Nous avons déjà eu l’occasion de dire, reprenant une formule de Maurras qui ne pouvait à son tour penser qu’à Lucrèce, que la politique maurrassienne se fondait ultimement sur « la nature des choses ». Principe presque paradoxal s’agissant de théorie politique, de ce que certains auraient peut-être taxé un peu vite d’idéologie.
Mais au juste qu’est-ce que cette nature des choses ? comment un principe aussi insaisissable et divers dans ses manifestations historiques et empiriques doit-il être compris ?
« La Politique » du 1er novembre 1924 nous le montre, d’abord en énonçant des évidences. « L’Angleterre est une île. » C’est que l’évidence a des conséquences pratiques et immédiates, qu’elles-mêmes s’imposent aux Anglais et circonscrivent les possibilités politiques qui sont ouvertes à la nation anglaise. Un parti national anglais est un parti maritime et impérial. Et Maurras nous donne dans ce texte deux autres exemples, celui de Venise, où cette politique déterminée par la nature des choses l’était encore plus fortement que dans l’Angleterre contemporaine, et Athènes, où précisément cette nature des choses était plus trouble, partagée entre l’Attique et le large, le continent et les îles alliées.
« La nature des choses légitimait, si j’ose dire, le conflit civique au cœur même de la cité. La division était fatale, éternelle. »
Qu’en tirer comme leçon pour la France ? il faut ici expliciter un raisonnement que Maurras ne prend pas la peine de dégager complètement dans son texte. La France n’est pas une démocratie. Ou si elle en a les procédés et certaines faiblesses qu’il pointe volontiers, elle est, en fait, du point de vue du « bien public », une aristocratie ratée. Reprenons : il faudrait, pour que la république eût une idée claire de l’intérêt national, qu’elle fût « conservatrice », ou « république modérée », au sens de modérément républicaine, comme le disait Kiel et Tanger qui démontrait après quantité d’autres textes que cette république modérée ou conservatrice était une chimère : la loi du régime le pousse, et le pousse au pire.
Dans ces conditions, la vue de l’intérêt national, du bien commun sous la forme de ce qu’imposent la géographie et la nature des choses, cette vue existe sans doute.

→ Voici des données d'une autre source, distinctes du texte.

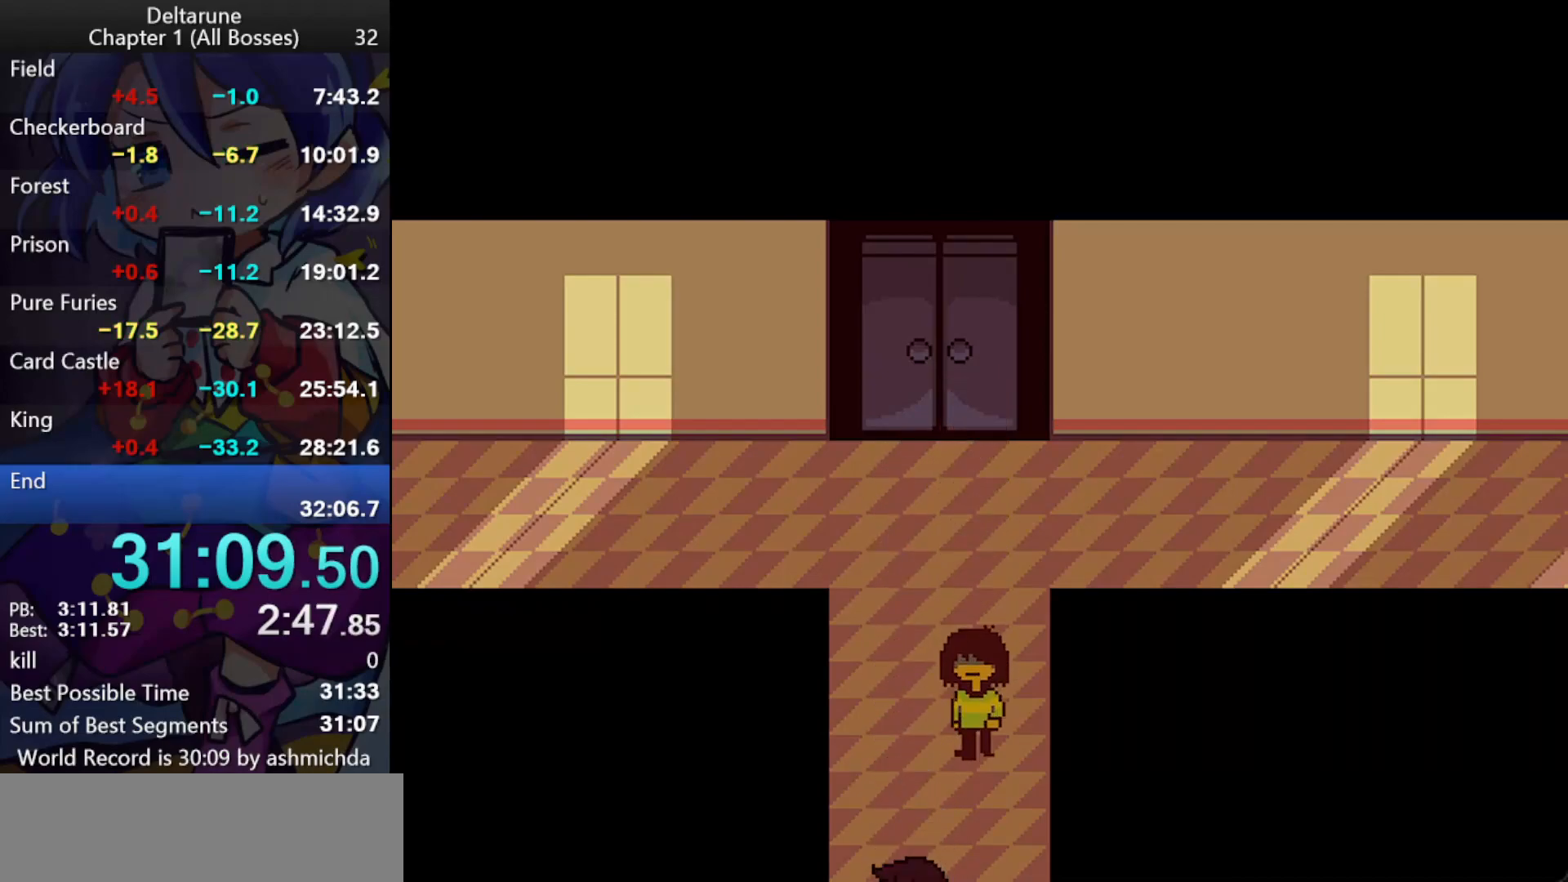
{"keys": ["ctrl_l", "down"], "events": []}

Mais en république, l’action des « cinq millions de français éclairés » qui formeraient une sorte d’aristocratie consciente et dont parlait Fustel, à condition qu’on les suppose réunis, est annulée par les tares du régime.

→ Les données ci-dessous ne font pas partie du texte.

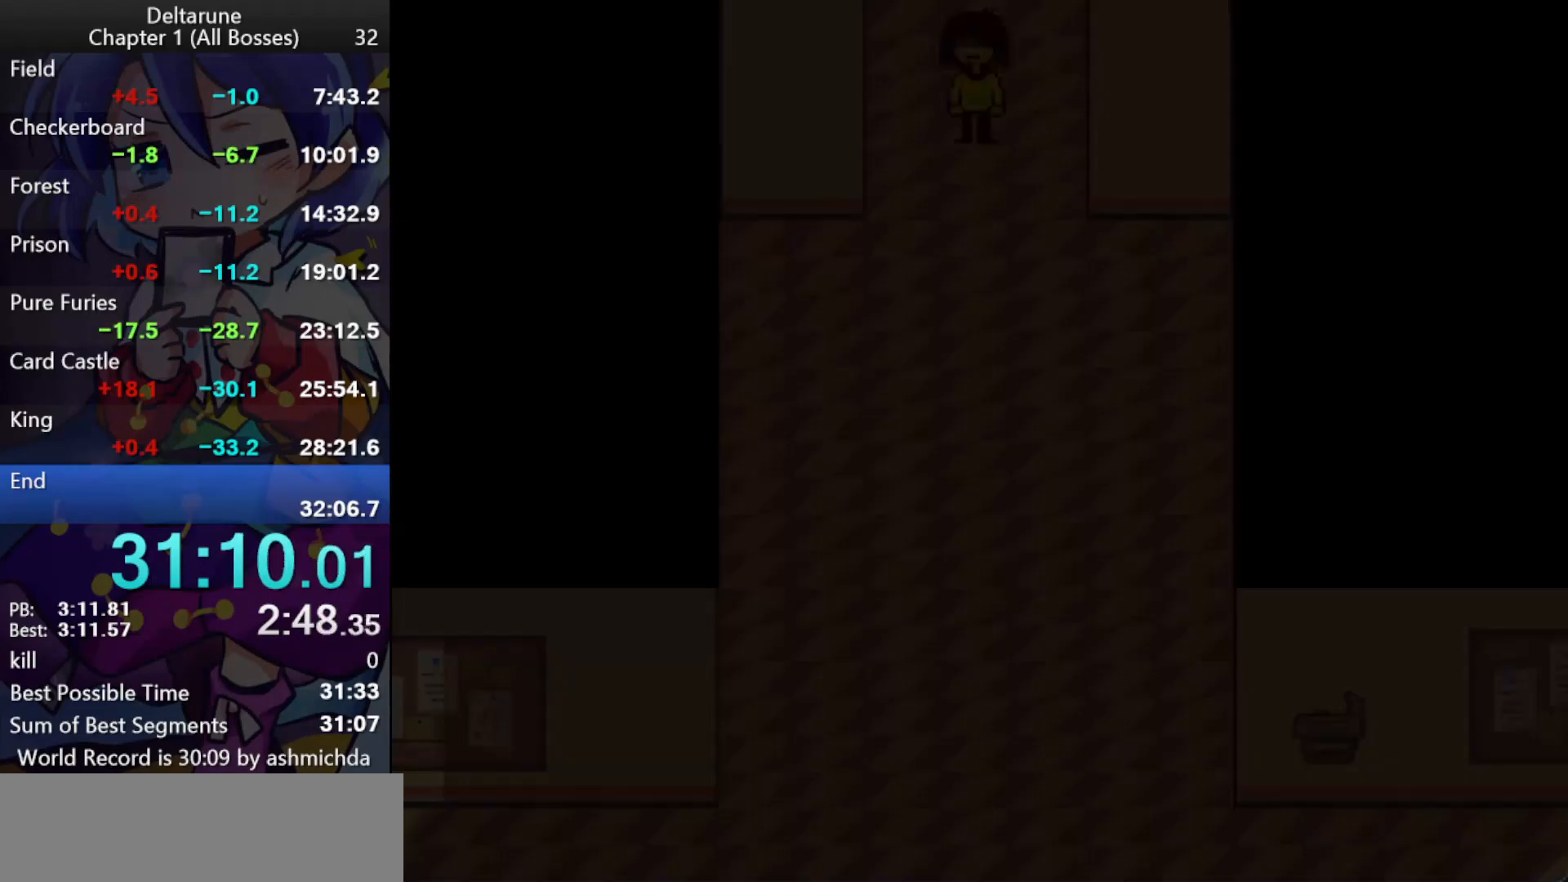
{"keys": ["ctrl_l", "down"], "events": []}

Il faudrait donc une aristocratie, mais la France n’en a pas, et si elle en avait une, son action serait nulle. La faute au régime républicain. Mais ce régime ainsi incapable de comprendre l’intérêt commun et national tels que le formulerait la vue claire des choses, d’où sort-il ?
De la nature des choses à son tour, du caractère divers de la France, des rivalités et influences contraires qui y sont la chose la plus naturelle en raison même du pays et de sa géographie humaine. La nature de la France, c’est précisément de ne pas pouvoir avoir une vision claire de son intérêt national comme l’Angleterre y est forcée.

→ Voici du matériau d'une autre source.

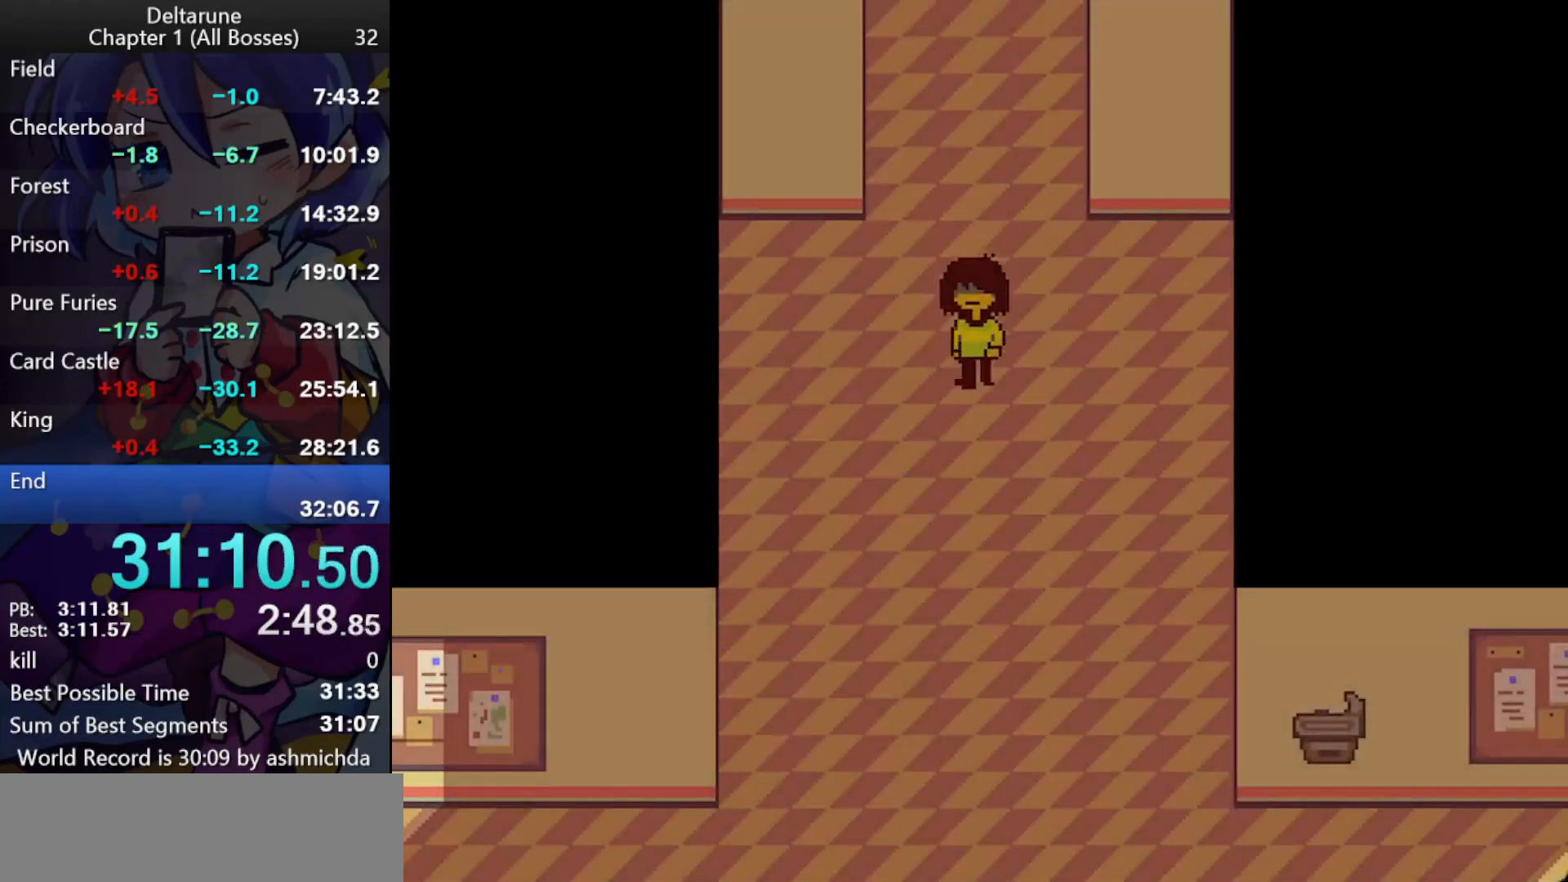
{"keys": ["ctrl_l", "down"], "events": []}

Ainsi ce qui est vrai de Venise ou de l’Angleterre ne l’est pas de la France, où le remède n’est pas la création d’une aristocratie, encore moins le rêve d’une aristocratie républicaine et démocratique qui serait une contradiction dans les termes. En France, ce qui est naturel, conforme aux conditions du pays, ce qui peut faire la synthèse des différentes influences, c’est la monarchie. Ainsi se termine bien l’article de Maurras.
On peut sans doute souligner deux conclusions implicites. D’abord que cette nature des choses n’est donc pas tant une détermination absolue qu’une série de causes qui imposent à la vie de la nation des conséquences. Un des ressorts les plus puissants de la politique maurrassienne est là : identifier les causes et les conséquences, assigner à chaque phénomène sa place dans cette série. Ensuite que si l’on va chercher vers l’étranger des enseignements, ils ne faut pas y chercher des modèles à transposer. Ce qui se passe à Athènes, à Venise ou à Londres est riche d’enseignements et nourrit la réflexion, mais ne permet pas de comparaisons simples, encore moins des emprunts. La nécessité de la monarchie en France ne provient pas d’une supériorité morale ou métaphysique d’un système politique sur un autre, mais bien d’abord de la nature de nos réalités nationales. Maurras le répétera inlassablement : il ne saurait y avoir d’« internationale blanche », c’est la monarchie française qui l’intéresse, pas une construction abstraite qui serait déclinée selon des particularismes locaux dont la France ne serait qu’un cas parmi les autres.